For playback the best codec is unarguably h.264 (AKA MPEG-4 Part 10, or MPEG-4 AVC, or just plain 'mp4'). H.264 in an mp4 container allows for small files with good visual quality, the ability to tune the settings to achieve tradeoffs between size, compatibilty and quality, and almost universal playability with modern devices.
In the Premiere export window choose H.264 as the format. There are numerous presets available, but most won't be relevant because of the unusual dimensions of your video. The ones you should be looking at are the ones called Match Source-[...] bitrate. Depending on the playback machine you should try the High bitrate first. Adaptive High Bitrate will give you a lower file size by increasing the compression (= lowering the quality) in parts of the video that don't need it, but for local playback this is not really an advantage.
The Match Source bit means that the encode will be done at the same frame size as your sequence.
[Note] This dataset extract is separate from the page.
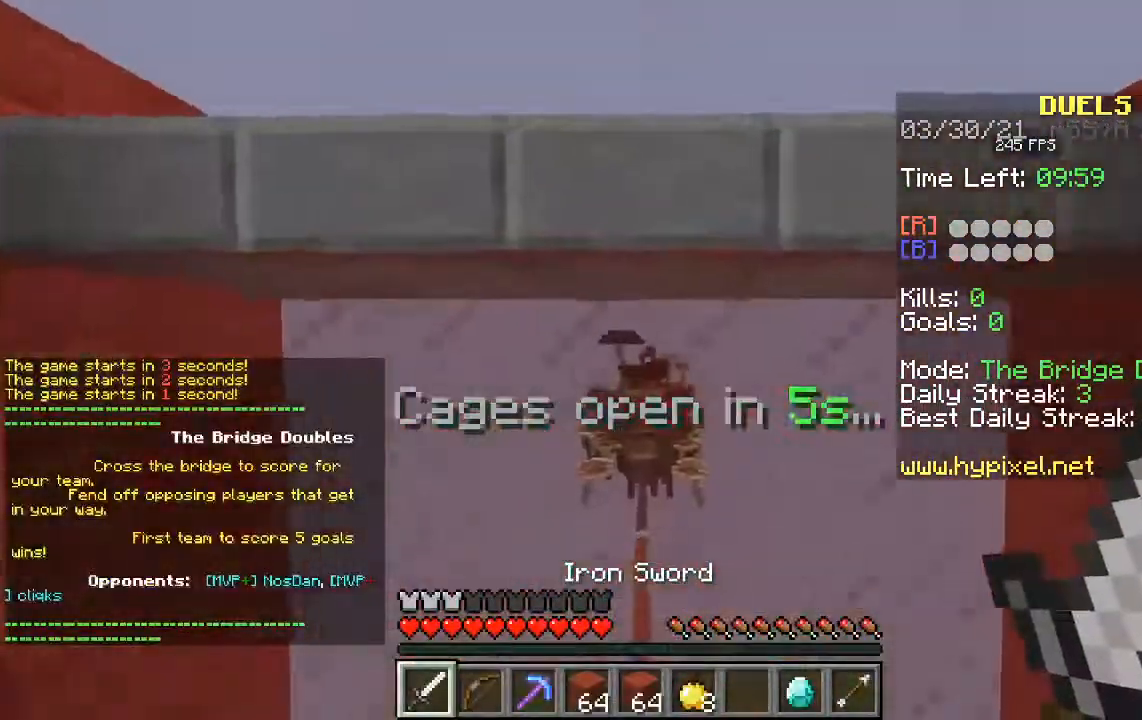
{"keys": ["s"], "mouse": [], "events": [[235, "space", "up"], [352, "w", "up"], [369, "s", "down"]]}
If you are having trouble playing back the mp4 you might want to look at the profile in the Video tab of the encoding settings. Simply put, this determines how comlex the task of de-encoding the file is. For lower-powered or older machines use the Main profile, but if your playback machine can support it use High Profile.
High10 lets you use 10-bit encoding. For a final playback file this is usually unnecessary, unless you're using a 10-bit monitor (if you don't know then you're almost certainly using an 8-bit monitor) it won't make any perceivable difference, and will limit the compatibilty for playback.